=== Consigne A ===
Pour chacune des affirmations (i), (ii) et (iii), dites si elle concorde avec l'extrait fourni en répondant par oui ou par non et en citant mot pour mot le passage décisif. (i) L'harmonisation budgétaire et l'harmonisation fiscale y sont présentées comme des objectifs en soi. (ii) L'auteur y propose que les 6 États fondateurs présentent leurs propositions devant les 28. (iii) Le TAFTA y est cité à propos des accords commerciaux.

=== Extrait fourni ===
Harmonisation budgétaire et harmonisation fiscale ne sont pas des objectifs en soi : en revanche, ils sont la condition de ce gouvernement économique de la zone euro dont les responsables politiques parlent depuis des années, sans jamais avoir le courage de prendre les décisions nécessaires à sa mise en place. Nous ne pouvons pas nous résigner à la situation actuelle, avec ses inégalités criantes entre membres de la même zone monétaire.

Nous ne sortirons la zone euro de sa dépression et nous ne retrouverons la croissance et les emplois que si nous assumons des choix de rupture, que nous ne cessons de repousser à chaque nouvelle alternance en France comme en Allemagne. Oui, il est temps que la zone euro insuffle un esprit de conquête dans une Europe de combat.

 Et les 28 ?

Les 28 ont devant eux la tâche que les élargissements successifs nous ont empêché de mener à bien : définir le sens du projet européen. Les élargissements auraient dû être des étapes vers un but, ils sont devenus un but à part entière. Au point que certains préfèrent proposer de nouveaux élargissements, sans jamais préciser au service de quelle ambition. Il faut arrêter avec les élargissements. Nous devons avoir le courage de dire à la Turquie que son adhésion ne se fera pas et que sa place ne se trouve pas parmi les Européens, mais au côté des Européens.

Posons-nous plutôt la question : une Union européenne, pour quoi faire ?

 A cette question, je propose que les 6 Etats fondateurs apportent leur propre réponse et présentent leurs propositions devant les 28, en les associant à leurs travaux. Les 6 Etats qui ont signé le Traité de Rome ne peuvent pas fuir leurs responsabilités face au risque de disparition du projet européen. Car le désarroi européen actuel ne doit pas nous faire oublier les succès et les conquêtes des décennies passées : la paix dans un monde de guerre froide, la maîtrise spatiale dans un univers toujours plus vaste, la libre circulation des personnes, la protection des droits fondamentaux et la décrispation des relations entre les nations. Qui pourrait accepter de revenir sur ces acquis ? Qui pourrait rêver de revenir à une Europe des conflits et des espaces bornés ?

Les questions qui sont actuellement traitées dans les couloirs de Bruxelles, ou qui sont évacuées dans un silence assourdissant, doivent désormais être tranchées devant les peuples. 

  1. Nous devons définir les valeurs qui structurent notre ambition commune : la paix, la liberté démocratique, le respect de chaque personne. 
  2. Nous devons savoir si nous continuons à défendre le dogme de la libre concurrence absolue ou si nous voulons défendre nos intérêts économiques en mettant en place des géants industriels capables de tenir tête à GOOGLE, AMAZON, FACEBOOK ou APPLE. 
  3. Nous devons préciser si nous restons les derniers tenants du libre-échange sans règles, ou si nous faisons du principe de réciprocité un préalable absolu à tout nouvel accord commercial, notamment le TAFTA.
  4. Nous devons nous  donner les moyens de nous défendre face aux intérêts commerciaux face à la Chine et aux Etats-Unis, plutôt que de leur céder notre marché.

=== Extraits de données ===
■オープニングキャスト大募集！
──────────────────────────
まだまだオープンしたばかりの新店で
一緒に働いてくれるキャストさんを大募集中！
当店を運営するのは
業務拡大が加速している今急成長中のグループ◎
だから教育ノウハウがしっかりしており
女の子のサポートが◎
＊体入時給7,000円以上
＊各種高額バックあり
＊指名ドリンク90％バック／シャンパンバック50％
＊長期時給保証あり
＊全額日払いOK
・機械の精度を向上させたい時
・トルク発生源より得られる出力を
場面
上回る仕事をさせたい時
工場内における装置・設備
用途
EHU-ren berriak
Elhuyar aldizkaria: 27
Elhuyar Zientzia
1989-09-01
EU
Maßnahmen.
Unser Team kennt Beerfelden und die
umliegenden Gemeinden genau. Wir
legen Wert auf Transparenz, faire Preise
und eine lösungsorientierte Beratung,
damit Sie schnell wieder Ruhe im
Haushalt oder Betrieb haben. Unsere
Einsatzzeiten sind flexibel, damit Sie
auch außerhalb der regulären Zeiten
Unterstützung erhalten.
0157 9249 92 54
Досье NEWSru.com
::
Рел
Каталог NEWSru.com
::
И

=== Consigne B ===
Reproduisez toutes les lignes des enregistrements ci-dessus sous forme de liste numérotée, en omettant les lignes vides.

=== Réponse A ===
(i) Non : « Harmonisation budgétaire et harmonisation fiscale ne sont pas des objectifs en soi »
(ii) Oui : « je propose que les 6 Etats fondateurs apportent leur propre réponse et présentent leurs propositions devant les 28 »
(iii) Oui : « nous faisons du principe de réciprocité un préalable absolu à tout nouvel accord commercial, notamment le TAFTA »

=== Réponse B ===
1. ■オープニングキャスト大募集！
2. ──────────────────────────
3. まだまだオープンしたばかりの新店で
4. 一緒に働いてくれるキャストさんを大募集中！
5. 当店を運営するのは
6. 業務拡大が加速している今急成長中のグループ◎
7. だから教育ノウハウがしっかりしており
8. 女の子のサポートが◎
9. ＊体入時給7,000円以上
10. ＊各種高額バックあり
11. ＊指名ドリンク90％バック／シャンパンバック50％
12. ＊長期時給保証あり
13. ＊全額日払いOK
14. ・機械の精度を向上させたい時
15. ・トルク発生源より得られる出力を
16. 場面
17. 上回る仕事をさせたい時
18. 工場内における装置・設備
19. 用途
20. EHU-ren berriak
21. Elhuyar aldizkaria: 27
22. Elhuyar Zientzia
23. 1989-09-01
24. EU
25. Maßnahmen.
26. Unser Team kennt Beerfelden und die
27. umliegenden Gemeinden genau. Wir
28. legen Wert auf Transparenz, faire Preise
29. und eine lösungsorientierte Beratung,
30. damit Sie schnell wieder Ruhe im
31. Haushalt oder Betrieb haben. Unsere
32. Einsatzzeiten sind flexibel, damit Sie
33. auch außerhalb der regulären Zeiten
34. Unterstützung erhalten.
35. 0157 9249 92 54
36. Досье NEWSru.com
37. ::
38. Рел
39. Каталог NEWSru.com
40. ::
41. И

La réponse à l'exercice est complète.